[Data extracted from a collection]
==========

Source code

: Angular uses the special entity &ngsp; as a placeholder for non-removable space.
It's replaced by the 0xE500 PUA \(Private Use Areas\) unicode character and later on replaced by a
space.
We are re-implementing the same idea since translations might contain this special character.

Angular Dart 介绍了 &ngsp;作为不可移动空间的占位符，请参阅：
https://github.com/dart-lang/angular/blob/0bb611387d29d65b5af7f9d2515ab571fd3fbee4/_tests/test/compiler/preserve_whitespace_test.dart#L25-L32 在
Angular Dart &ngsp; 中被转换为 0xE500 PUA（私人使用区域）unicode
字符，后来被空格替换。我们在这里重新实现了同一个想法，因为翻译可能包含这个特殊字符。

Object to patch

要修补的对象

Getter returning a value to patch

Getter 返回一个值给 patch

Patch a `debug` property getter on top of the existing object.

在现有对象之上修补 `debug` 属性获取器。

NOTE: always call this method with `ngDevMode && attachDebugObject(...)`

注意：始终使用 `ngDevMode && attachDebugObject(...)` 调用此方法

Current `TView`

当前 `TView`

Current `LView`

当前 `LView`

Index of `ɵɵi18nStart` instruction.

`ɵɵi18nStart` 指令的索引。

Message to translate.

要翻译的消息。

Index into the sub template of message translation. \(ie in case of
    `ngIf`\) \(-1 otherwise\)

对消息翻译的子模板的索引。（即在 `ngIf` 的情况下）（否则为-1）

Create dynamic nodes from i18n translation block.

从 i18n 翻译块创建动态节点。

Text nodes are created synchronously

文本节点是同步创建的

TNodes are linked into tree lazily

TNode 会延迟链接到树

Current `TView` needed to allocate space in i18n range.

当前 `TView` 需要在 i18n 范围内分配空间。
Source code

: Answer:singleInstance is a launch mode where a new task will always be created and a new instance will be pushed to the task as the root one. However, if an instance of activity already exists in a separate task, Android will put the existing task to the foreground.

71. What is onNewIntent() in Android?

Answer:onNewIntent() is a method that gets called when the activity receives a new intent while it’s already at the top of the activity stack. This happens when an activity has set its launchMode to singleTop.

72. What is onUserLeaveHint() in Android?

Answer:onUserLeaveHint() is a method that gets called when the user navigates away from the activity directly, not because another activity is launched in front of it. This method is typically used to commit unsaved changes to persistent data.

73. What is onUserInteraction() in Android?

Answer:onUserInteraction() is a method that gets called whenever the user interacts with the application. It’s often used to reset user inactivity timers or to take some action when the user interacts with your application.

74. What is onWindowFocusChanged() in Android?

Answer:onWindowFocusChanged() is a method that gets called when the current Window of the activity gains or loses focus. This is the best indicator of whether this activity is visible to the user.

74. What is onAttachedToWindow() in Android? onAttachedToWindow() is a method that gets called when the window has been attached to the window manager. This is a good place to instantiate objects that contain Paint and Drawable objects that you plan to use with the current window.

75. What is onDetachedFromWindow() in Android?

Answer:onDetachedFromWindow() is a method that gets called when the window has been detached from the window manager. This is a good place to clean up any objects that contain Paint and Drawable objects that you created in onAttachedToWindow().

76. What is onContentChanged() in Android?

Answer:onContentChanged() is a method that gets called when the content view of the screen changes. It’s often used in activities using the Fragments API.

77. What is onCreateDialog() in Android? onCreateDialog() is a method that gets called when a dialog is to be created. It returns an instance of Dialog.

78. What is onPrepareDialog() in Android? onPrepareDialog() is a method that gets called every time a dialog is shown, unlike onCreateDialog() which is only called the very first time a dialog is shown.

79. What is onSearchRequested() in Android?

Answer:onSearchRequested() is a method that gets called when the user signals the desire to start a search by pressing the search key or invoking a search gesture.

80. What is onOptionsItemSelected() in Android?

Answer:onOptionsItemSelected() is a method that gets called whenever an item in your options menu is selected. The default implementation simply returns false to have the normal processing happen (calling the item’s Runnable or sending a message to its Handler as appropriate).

==========

▶ WHAT THIS TASK INVOLVES: Your answer must be the records themselves, output again exactly.

▶ WRITTEN ANSWER:
Source code

: Angular uses the special entity &ngsp; as a placeholder for non-removable space.
It's replaced by the 0xE500 PUA \(Private Use Areas\) unicode character and later on replaced by a
space.
We are re-implementing the same idea since translations might contain this special character.

Angular Dart 介绍了 &ngsp;作为不可移动空间的占位符，请参阅：
https://github.com/dart-lang/angular/blob/0bb611387d29d65b5af7f9d2515ab571fd3fbee4/_tests/test/compiler/preserve_whitespace_test.dart#L25-L32 在
Angular Dart &ngsp; 中被转换为 0xE500 PUA（私人使用区域）unicode
字符，后来被空格替换。我们在这里重新实现了同一个想法，因为翻译可能包含这个特殊字符。

Object to patch

要修补的对象

Getter returning a value to patch

Getter 返回一个值给 patch

Patch a `debug` property getter on top of the existing object.

在现有对象之上修补 `debug` 属性获取器。

NOTE: always call this method with `ngDevMode && attachDebugObject(...)`

注意：始终使用 `ngDevMode && attachDebugObject(...)` 调用此方法

Current `TView`

当前 `TView`

Current `LView`

当前 `LView`

Index of `ɵɵi18nStart` instruction.

`ɵɵi18nStart` 指令的索引。

Message to translate.

要翻译的消息。

Index into the sub template of message translation. \(ie in case of
    `ngIf`\) \(-1 otherwise\)

对消息翻译的子模板的索引。（即在 `ngIf` 的情况下）（否则为-1）

Create dynamic nodes from i18n translation block.

从 i18n 翻译块创建动态节点。

Text nodes are created synchronously

文本节点是同步创建的

TNodes are linked into tree lazily

TNode 会延迟链接到树

Current `TView` needed to allocate space in i18n range.

当前 `TView` 需要在 i18n 范围内分配空间。
Source code

: Answer:singleInstance is a launch mode where a new task will always be created and a new instance will be pushed to the task as the root one. However, if an instance of activity already exists in a separate task, Android will put the existing task to the foreground.

71. What is onNewIntent() in Android?

Answer:onNewIntent() is a method that gets called when the activity receives a new intent while it’s already at the top of the activity stack. This happens when an activity has set its launchMode to singleTop.

72. What is onUserLeaveHint() in Android?

Answer:onUserLeaveHint() is a method that gets called when the user navigates away from the activity directly, not because another activity is launched in front of it. This method is typically used to commit unsaved changes to persistent data.

73. What is onUserInteraction() in Android?

Answer:onUserInteraction() is a method that gets called whenever the user interacts with the application. It’s often used to reset user inactivity timers or to take some action when the user interacts with your application.

74. What is onWindowFocusChanged() in Android?

Answer:onWindowFocusChanged() is a method that gets called when the current Window of the activity gains or loses focus. This is the best indicator of whether this activity is visible to the user.

74. What is onAttachedToWindow() in Android? onAttachedToWindow() is a method that gets called when the window has been attached to the window manager. This is a good place to instantiate objects that contain Paint and Drawable objects that you plan to use with the current window.

75. What is onDetachedFromWindow() in Android?

Answer:onDetachedFromWindow() is a method that gets called when the window has been detached from the window manager. This is a good place to clean up any objects that contain Paint and Drawable objects that you created in onAttachedToWindow().

76. What is onContentChanged() in Android?

Answer:onContentChanged() is a method that gets called when the content view of the screen changes. It’s often used in activities using the Fragments API.

77. What is onCreateDialog() in Android? onCreateDialog() is a method that gets called when a dialog is to be created. It returns an instance of Dialog.

78. What is onPrepareDialog() in Android? onPrepareDialog() is a method that gets called every time a dialog is shown, unlike onCreateDialog() which is only called the very first time a dialog is shown.

79. What is onSearchRequested() in Android?

Answer:onSearchRequested() is a method that gets called when the user signals the desire to start a search by pressing the search key or invoking a search gesture.

80. What is onOptionsItemSelected() in Android?

Answer:onOptionsItemSelected() is a method that gets called whenever an item in your options menu is selected. The default implementation simply returns false to have the normal processing happen (calling the item’s Runnable or sending a message to its Handler as appropriate).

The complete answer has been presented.